What I love about the two-parter is that the first episode, “Hot Diggity Doom” is more about PB than anyone else, whereas “The Comet” is undoubtedly Finn’s. These two had more attention for the last season, arguably last two seasons than any other character and it’s only fitting that they both reach a milestone. For Bubblegum it’s a slap in the face as the King of Ooo, of all people, replaces her as the princess of the Candy Kingdom. While she’s preoccupied with the comet she failed to realise that thanks to her recent shadiness the Candy People don’t adore her as much as they used to, and they are stupid enough not to see KoO for what he is, so even though it’s a monarchy they democratically vote for him to be the new princess. PB’s first reaction is understandable rage and she points out how dumb everyone is, but when it comes to her own citizens she’s forced to face the fact that she made them like this and then consequently failed to take good care of them. It’s a brilliantly executed episode because you know that it does serve her right, after all that she’s done (and all that she failed to do), but you still feel sorry for her. Well, at least I did, but we all know by this point that I’m biased. The sweetest moments come when Pep But is worried for her and then follows her out of the castle without a word, what a loyal butler. This is the only way PB’s Season 6 arc could have ended and the perfect opportunity for her to grow during later seasons.

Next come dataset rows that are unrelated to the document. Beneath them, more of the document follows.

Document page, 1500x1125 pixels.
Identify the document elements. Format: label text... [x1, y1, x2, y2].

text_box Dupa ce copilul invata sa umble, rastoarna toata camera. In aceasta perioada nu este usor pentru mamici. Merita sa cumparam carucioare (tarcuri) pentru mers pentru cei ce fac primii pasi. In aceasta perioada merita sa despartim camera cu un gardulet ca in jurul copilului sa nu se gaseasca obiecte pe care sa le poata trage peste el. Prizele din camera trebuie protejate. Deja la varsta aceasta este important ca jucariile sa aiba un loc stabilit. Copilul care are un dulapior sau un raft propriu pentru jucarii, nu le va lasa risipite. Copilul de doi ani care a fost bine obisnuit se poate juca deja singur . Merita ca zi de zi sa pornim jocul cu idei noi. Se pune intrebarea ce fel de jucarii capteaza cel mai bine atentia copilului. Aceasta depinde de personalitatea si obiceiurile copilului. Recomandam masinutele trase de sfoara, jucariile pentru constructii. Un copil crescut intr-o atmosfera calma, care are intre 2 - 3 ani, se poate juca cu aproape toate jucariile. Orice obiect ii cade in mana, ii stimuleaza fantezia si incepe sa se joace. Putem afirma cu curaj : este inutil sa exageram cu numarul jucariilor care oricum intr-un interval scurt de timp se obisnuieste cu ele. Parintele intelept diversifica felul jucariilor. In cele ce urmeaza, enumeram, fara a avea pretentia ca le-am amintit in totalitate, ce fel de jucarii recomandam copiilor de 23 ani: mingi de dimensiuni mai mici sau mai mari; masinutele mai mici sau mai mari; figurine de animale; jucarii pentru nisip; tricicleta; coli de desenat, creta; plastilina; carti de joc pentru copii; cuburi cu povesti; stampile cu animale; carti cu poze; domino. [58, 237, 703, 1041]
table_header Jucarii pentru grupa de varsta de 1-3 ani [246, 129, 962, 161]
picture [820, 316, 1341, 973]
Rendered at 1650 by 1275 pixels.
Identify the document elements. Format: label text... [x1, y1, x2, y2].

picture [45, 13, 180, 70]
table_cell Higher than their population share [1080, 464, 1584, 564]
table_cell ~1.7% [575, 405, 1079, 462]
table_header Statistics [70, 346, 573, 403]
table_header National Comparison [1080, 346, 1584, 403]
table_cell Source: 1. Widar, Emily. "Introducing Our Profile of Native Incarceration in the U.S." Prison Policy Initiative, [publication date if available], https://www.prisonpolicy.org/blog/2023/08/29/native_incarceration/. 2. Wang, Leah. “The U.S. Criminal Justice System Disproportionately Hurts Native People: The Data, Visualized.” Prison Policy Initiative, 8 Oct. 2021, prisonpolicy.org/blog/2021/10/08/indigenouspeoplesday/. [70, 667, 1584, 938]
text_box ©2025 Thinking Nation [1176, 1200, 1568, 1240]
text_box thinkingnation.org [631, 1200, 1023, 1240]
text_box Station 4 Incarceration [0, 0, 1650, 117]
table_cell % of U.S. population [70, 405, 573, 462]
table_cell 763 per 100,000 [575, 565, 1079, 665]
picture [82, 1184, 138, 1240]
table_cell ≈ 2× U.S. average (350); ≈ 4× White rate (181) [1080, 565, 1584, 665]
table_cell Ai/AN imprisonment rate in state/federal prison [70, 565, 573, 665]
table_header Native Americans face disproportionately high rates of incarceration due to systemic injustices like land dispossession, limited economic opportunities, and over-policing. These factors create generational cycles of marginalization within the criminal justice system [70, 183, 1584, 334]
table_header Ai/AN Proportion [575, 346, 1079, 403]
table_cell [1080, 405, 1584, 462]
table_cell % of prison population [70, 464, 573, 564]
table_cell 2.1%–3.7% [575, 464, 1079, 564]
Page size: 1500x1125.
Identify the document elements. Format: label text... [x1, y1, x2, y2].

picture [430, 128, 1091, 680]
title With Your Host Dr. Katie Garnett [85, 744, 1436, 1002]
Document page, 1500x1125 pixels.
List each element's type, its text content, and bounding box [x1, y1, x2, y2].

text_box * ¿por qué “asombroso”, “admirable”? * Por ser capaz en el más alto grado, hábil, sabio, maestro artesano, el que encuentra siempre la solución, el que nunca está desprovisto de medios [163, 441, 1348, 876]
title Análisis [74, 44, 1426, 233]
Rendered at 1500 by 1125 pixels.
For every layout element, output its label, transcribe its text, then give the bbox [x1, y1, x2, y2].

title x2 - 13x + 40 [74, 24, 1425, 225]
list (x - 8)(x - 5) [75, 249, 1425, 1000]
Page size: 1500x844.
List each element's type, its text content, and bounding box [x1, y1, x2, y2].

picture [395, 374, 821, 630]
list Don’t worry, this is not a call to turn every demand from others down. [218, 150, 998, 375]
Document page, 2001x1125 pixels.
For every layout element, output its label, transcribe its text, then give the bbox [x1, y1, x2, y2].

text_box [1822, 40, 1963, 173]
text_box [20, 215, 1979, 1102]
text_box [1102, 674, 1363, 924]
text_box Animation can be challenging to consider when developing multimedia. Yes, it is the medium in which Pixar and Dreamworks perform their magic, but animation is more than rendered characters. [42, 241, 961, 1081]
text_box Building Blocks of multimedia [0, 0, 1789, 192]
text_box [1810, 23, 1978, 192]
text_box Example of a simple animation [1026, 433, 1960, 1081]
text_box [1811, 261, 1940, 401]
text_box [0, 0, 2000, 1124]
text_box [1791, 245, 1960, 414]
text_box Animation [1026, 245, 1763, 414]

“Hot Diggity Doom” doesn’t forget about the comet or Orgalorg either and so “The Comet” continues with that storyline. Finn reunites with his dad, meets Orgalorg and the Catalyst Comet, all of that in space. While Jake’s premonition dream comes true, Finn stops Orgalorg with good old grass sword and reasons with the comet. Instead of choosing to go with it and basically become a cosmic entity (as he was in a previous life), he chooses to stay on Ooo with everyone he loves, while Martin accepts the comet’s offer. In the end, he doesn’t give his son a decent explanation as to why he abandoned him, but Finn learns to accept that and let go, going back to Ooo to deal with more important things. It’s a more or less satisfying end to the Martin the Dad saga, certainly more satisfying than Orgalorg’s defeat. As I said he wasn’t an intimidating antagonist to begin with, so it didn’t come as that much of a surprise. After such a hype, even the comet itself was a bit of a disappointment, and so the saving grace of the finale and the season overall is Finn’s (and PB’s) character development.
Season 6 is a bit of a controversial one when it comes to the fandom. It’s in no way a bad season, but the show has almost lost itself and its simple yet lovable humour. At times it was trying too hard to bring in these grandiose concepts and it ended up feeling rushed, and compared to these the more simple episodes felt like fillers. That’s not the feeling you should get with AT. Even though I did praise the show around Season 3 and 4 for becoming heavier on continuity, perhaps this is where the line should be drawn and where the show should return to its origins. The character bits were amazing in the season, again, especially PB and Finn and how their arc came to end and how it can be continued later on, and there was a nice theme of letting go going on. It’s a theme that Season 7 will continue, as well as helping the show find its way again. Because Season 6 didn’t end on a cliffhanger (or at least not on an obvious one like the previous few seasons) the next one can start going in a different direction and we can relax for a bit, not focus on some long and complicated storyline. As you can guess I actually enjoyed the vast majority of the episodes, they were no bad just mediocre ones, but I can see why the whole season was a bit off to a lot of fans, especially if we view it as a whole.